Task prompt: Rewrite the text of every item below, replacing "Webcams" with "Live cameras" and keeping everything else unchanged. Leave the pictures out of your answer.

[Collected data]
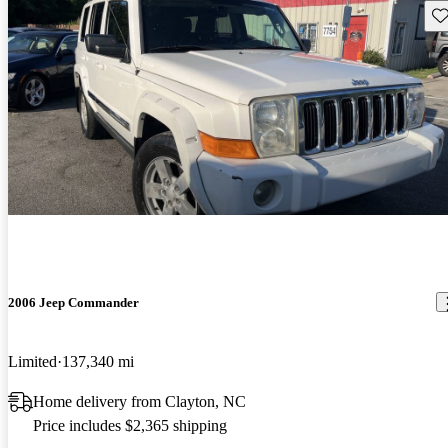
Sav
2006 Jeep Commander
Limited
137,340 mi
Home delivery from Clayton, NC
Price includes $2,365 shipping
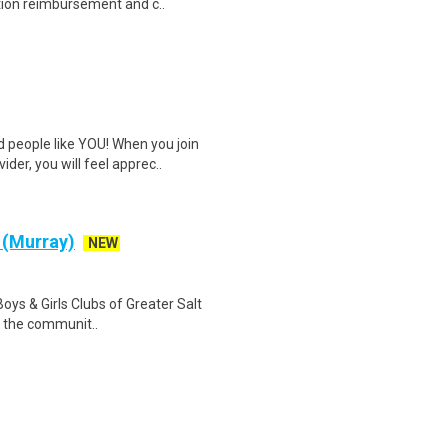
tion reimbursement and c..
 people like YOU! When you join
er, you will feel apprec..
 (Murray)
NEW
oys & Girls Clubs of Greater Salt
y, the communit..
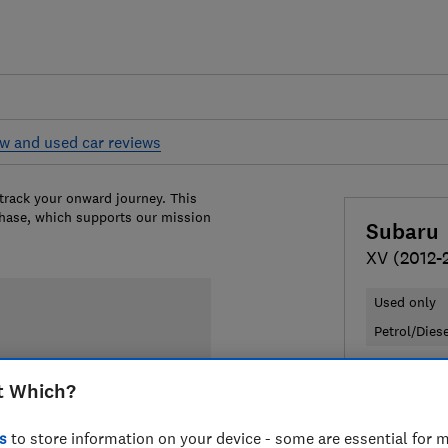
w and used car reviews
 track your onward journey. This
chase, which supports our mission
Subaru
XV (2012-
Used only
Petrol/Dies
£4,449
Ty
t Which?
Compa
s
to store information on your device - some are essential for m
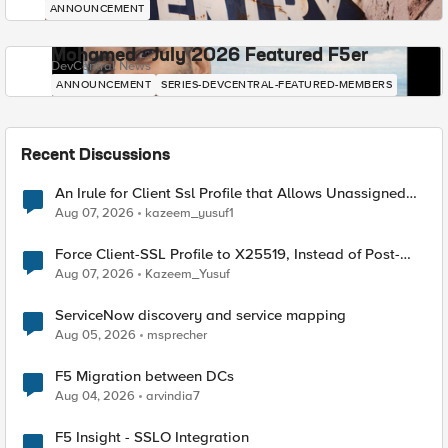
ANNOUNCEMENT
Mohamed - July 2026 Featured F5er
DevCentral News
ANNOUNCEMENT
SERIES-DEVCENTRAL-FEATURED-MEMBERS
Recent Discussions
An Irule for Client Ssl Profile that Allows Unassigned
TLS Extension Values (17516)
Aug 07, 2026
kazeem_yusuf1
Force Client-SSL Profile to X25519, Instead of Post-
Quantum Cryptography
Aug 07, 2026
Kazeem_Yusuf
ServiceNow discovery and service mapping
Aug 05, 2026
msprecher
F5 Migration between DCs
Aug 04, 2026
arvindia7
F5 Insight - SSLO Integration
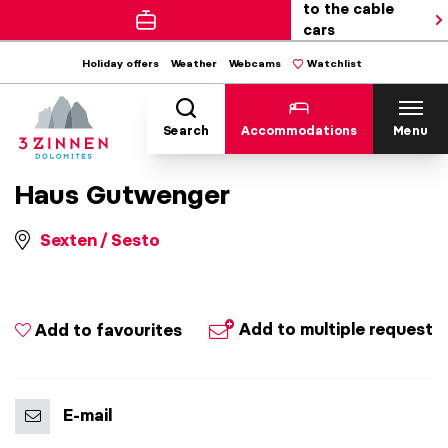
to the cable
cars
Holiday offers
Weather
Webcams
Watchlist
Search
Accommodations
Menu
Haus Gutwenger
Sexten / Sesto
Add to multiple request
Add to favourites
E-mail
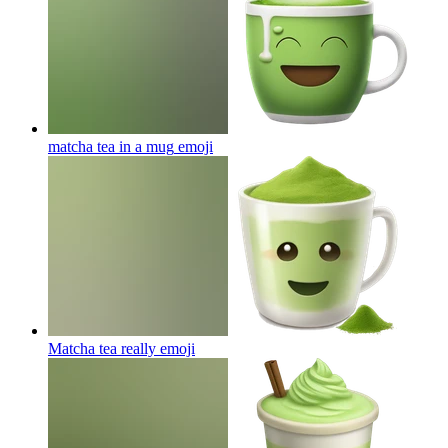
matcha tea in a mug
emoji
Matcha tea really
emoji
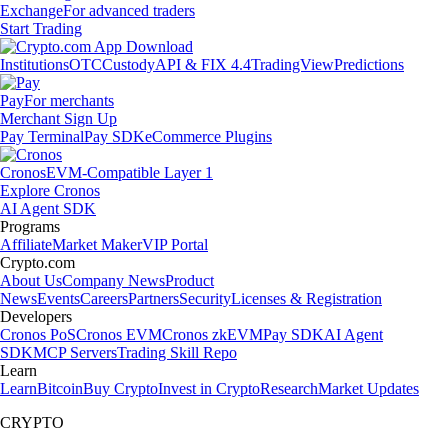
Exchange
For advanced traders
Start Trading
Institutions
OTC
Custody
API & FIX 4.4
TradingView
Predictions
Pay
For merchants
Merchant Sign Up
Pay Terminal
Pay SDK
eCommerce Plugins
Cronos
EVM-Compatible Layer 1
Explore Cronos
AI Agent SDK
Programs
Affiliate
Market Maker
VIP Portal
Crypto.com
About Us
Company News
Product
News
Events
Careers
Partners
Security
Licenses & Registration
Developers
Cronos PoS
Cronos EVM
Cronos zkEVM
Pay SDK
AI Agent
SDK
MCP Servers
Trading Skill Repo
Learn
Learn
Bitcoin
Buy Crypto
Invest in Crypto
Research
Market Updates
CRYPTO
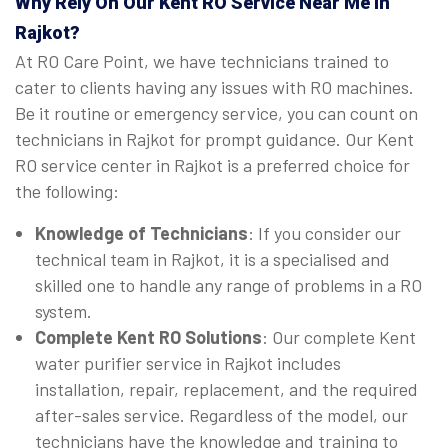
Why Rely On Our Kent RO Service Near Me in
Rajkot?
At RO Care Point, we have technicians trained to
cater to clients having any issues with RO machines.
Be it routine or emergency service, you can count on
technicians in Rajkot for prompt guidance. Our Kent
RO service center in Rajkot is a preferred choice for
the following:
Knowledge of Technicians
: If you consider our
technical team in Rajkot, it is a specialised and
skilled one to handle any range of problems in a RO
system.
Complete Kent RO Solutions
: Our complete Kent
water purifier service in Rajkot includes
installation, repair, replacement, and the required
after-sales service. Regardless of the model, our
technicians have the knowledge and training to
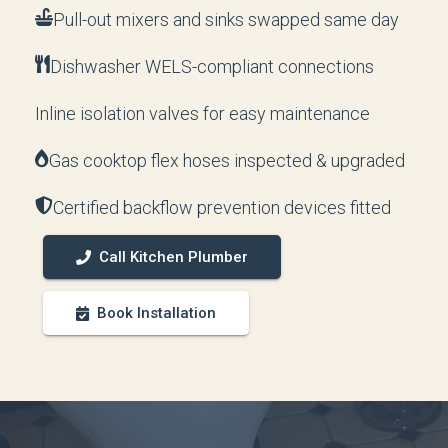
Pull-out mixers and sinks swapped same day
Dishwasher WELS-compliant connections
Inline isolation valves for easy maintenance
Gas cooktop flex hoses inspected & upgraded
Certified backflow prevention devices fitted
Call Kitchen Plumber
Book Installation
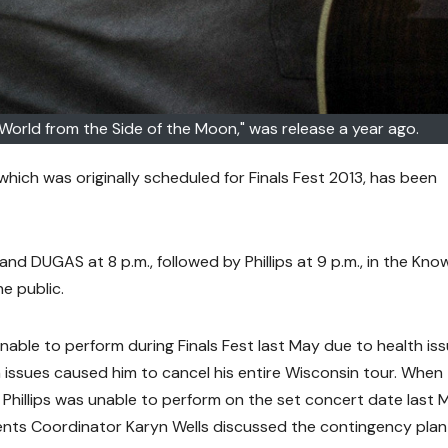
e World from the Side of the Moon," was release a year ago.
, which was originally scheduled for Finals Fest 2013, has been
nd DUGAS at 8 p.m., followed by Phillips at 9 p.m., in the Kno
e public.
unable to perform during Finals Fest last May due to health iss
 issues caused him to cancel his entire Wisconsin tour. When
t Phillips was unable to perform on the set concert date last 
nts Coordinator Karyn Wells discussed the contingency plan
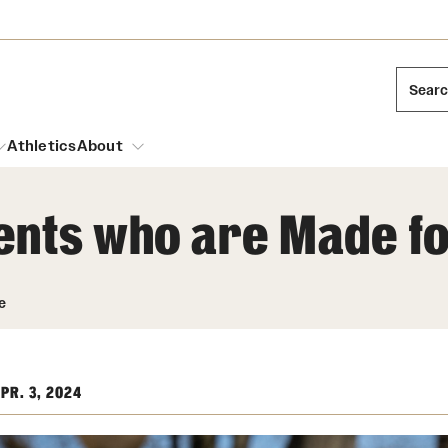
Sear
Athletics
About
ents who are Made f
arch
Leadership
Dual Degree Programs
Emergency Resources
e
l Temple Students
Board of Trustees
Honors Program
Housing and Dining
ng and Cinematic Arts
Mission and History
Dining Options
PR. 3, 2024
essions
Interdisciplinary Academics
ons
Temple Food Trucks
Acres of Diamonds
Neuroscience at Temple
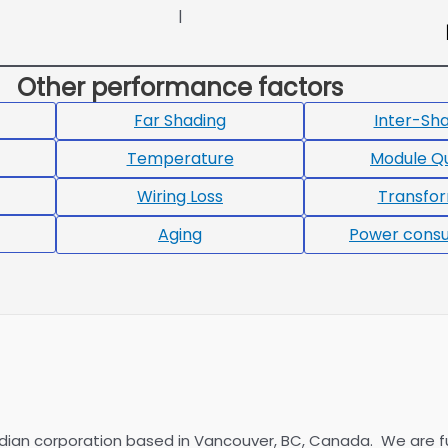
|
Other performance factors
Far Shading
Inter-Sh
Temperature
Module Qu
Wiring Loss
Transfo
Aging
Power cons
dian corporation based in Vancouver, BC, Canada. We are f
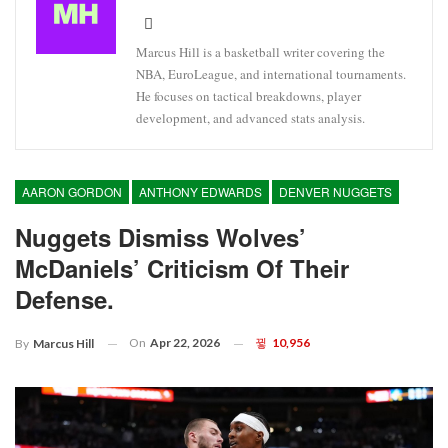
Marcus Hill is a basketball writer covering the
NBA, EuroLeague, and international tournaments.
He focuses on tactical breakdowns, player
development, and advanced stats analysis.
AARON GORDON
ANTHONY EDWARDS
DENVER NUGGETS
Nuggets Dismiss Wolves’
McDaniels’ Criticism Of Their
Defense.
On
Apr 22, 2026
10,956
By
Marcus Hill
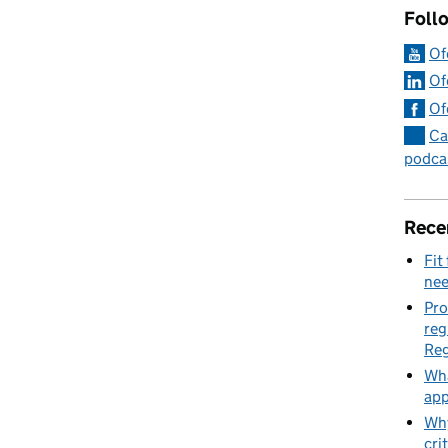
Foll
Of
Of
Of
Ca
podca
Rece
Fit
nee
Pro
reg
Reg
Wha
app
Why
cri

Task answer:
Sav
2006 Jeep Commander
Limited
137,340 mi
Home delivery from Clayton, NC
Price includes $2,365 shipping
tion reimbursement and c..
 people like YOU! When you join
er, you will feel apprec..
 (Murray)
NEW
oys & Girls Clubs of Greater Salt
y, the communit..
w and used car reviews
 track your onward journey. This
chase, which supports our mission
Subaru
XV (2012-
Used only
Petrol/Dies
£4,449
Ty
t Which?
Compa
s
to store information on your device - some are essential for m
ANNOUNCEMENT
Mohamed - July 2026 Featured F5er
DevCentral News
ANNOUNCEMENT
SERIES-DEVCENTRAL-FEATURED-MEMBERS
Recent Discussions
An Irule for Client Ssl Profile that Allows Unassigned
TLS Extension Values (17516)
Aug 07, 2026
kazeem_yusuf1
Force Client-SSL Profile to X25519, Instead of Post-
Quantum Cryptography
Aug 07, 2026
Kazeem_Yusuf
ServiceNow discovery and service mapping
Aug 05, 2026
msprecher
F5 Migration between DCs
Aug 04, 2026
arvindia7
F5 Insight - SSLO Integration
to the cable
cars
Holiday offers
Weather
Live cameras
Watchlist
Search
Accommodations
Menu
Haus Gutwenger
Sexten / Sesto
Add to multiple request
Add to favourites
E-mail
matcha tea in a mug
emoji
Matcha tea really
emoji
Exchange
For advanced traders
Start Trading
Institutions
OTC
Custody
API & FIX 4.4
TradingView
Predictions
Pay
For merchants
Merchant Sign Up
Pay Terminal
Pay SDK
eCommerce Plugins
Cronos
EVM-Compatible Layer 1
Explore Cronos
AI Agent SDK
Programs
Affiliate
Market Maker
VIP Portal
Crypto.com
About Us
Company News
Product
News
Events
Careers
Partners
Security
Licenses & Registration
Developers
Cronos PoS
Cronos EVM
Cronos zkEVM
Pay SDK
AI Agent
SDK
MCP Servers
Trading Skill Repo
Learn
Learn
Bitcoin
Buy Crypto
Invest in Crypto
Research
Market Updates
CRYPTO
Why Rely On Our Kent RO Service Near Me in
Rajkot?
At RO Care Point, we have technicians trained to
cater to clients having any issues with RO machines.
Be it routine or emergency service, you can count on
technicians in Rajkot for prompt guidance. Our Kent
RO service center in Rajkot is a preferred choice for
the following:
Knowledge of Technicians
: If you consider our
technical team in Rajkot, it is a specialised and
skilled one to handle any range of problems in a RO
system.
Complete Kent RO Solutions
: Our complete Kent
water purifier service in Rajkot includes
installation, repair, replacement, and the required
after-sales service. Regardless of the model, our
technicians have the knowledge and training to
Pull-out mixers and sinks swapped same day
Dishwasher WELS-compliant connections
Inline isolation valves for easy maintenance
Gas cooktop flex hoses inspected & upgraded
Certified backflow prevention devices fitted
Call Kitchen Plumber
Book Installation
e World from the Side of the Moon," was release a year ago.
, which was originally scheduled for Finals Fest 2013, has been
nd DUGAS at 8 p.m., followed by Phillips at 9 p.m., in the Kno
e public.
unable to perform during Finals Fest last May due to health iss
 issues caused him to cancel his entire Wisconsin tour. When
t Phillips was unable to perform on the set concert date last 
nts Coordinator Karyn Wells discussed the contingency plan
Sear
Athletics
About
ents who are Made f
arch
Leadership
Dual Degree Programs
Emergency Resources
e
l Temple Students
Board of Trustees
Honors Program
Housing and Dining
ng and Cinematic Arts
Mission and History
Dining Options
PR. 3, 2024
essions
Interdisciplinary Academics
ons
Temple Food Trucks
Acres of Diamonds
Neuroscience at Temple
|
Other performance factors
Far Shading
Inter-Sh
Temperature
Module Qu
Wiring Loss
Transfo
Aging
Power cons
dian corporation based in Vancouver, BC, Canada. We are f
Marcus Hill is a basketball writer covering the
NBA, EuroLeague, and international tournaments.
He focuses on tactical breakdowns, player
development, and advanced stats analysis.
AARON GORDON
ANTHONY EDWARDS
DENVER NUGGETS
Nuggets Dismiss Wolves’
McDaniels’ Criticism Of Their
Defense.
On
Apr 22, 2026
10,956
By
Marcus Hill
Foll
Of
Of
Of
Ca
podca
Rece
Fit
nee
Pro
reg
Reg
Wha
app
Why
cri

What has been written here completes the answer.